If you forgot to set autoSyncToStaging: false (staging) or synced everything at once without the ServiceAccount first:

  • Click on the sync operation that is in progress in the Argo CD UI, and on the page that appears click Terminate.
  • Then follow the steps above from the beginning.

After the first successful sync, you can (and probably should) set autoSyncToStaging: true again in your app.yaml.
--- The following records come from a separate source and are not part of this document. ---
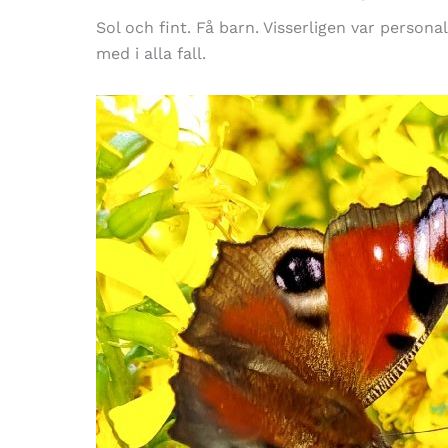
Sol och fint. Få barn. Visserligen var person
med i alla fall.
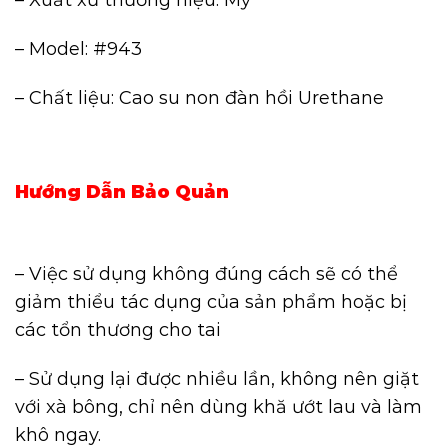
– Model: #943
– Chất liệu: Cao su non đàn hồi Urethane
Hướng Dẫn Bảo Quản
– Việc sử dụng không đúng cách sẽ có thể
giảm thiểu tác dụng của sản phẩm hoặc bị
các tổn thương cho tai
– Sử dụng lại được nhiều lần, không nên giặt
với xà bông, chỉ nên dùng khă ướt lau và làm
khô ngay.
Applications not building their own image:

So far we have seen only very few applications that do not build their own image, but use one provided by another team. (eg.: contact-data-deletion-v2). You should only use this approach if the image is updated infrequently. In such cases the migrations steps are mostly the same with the following differences:

  • You will need to remove the submit-build step but you don’t need to add ‘update-image-tag’ step, as there is no image being built in the workflow.
  • You will need to specify the image repository and tag in the gap.yaml file. Eg.:
    image:
      repository: sap-ems-base-infra-package-p/gap-images/contact-data-deletion-v2
      tag: "2.7" # make sure you use the quotes for such tags, otherwise it will be misinterpreted as a float number and not a string, which causes the schema validation to fail and the pipeline to break
    
  • In case of using patches, the full image path should be used, beause there is no registry interpolation. Eg.: image: europe-west3-docker.pkg.dev/sap-ems-base-infra-package-p/gap-images/contact-data-deletion-v2:2.7 instead of just image: contact-data-deletion-v2:2.7
  • You will need to change the image tag manually in the gap.yaml file for every new image version, when notified by the team that provides the image to you.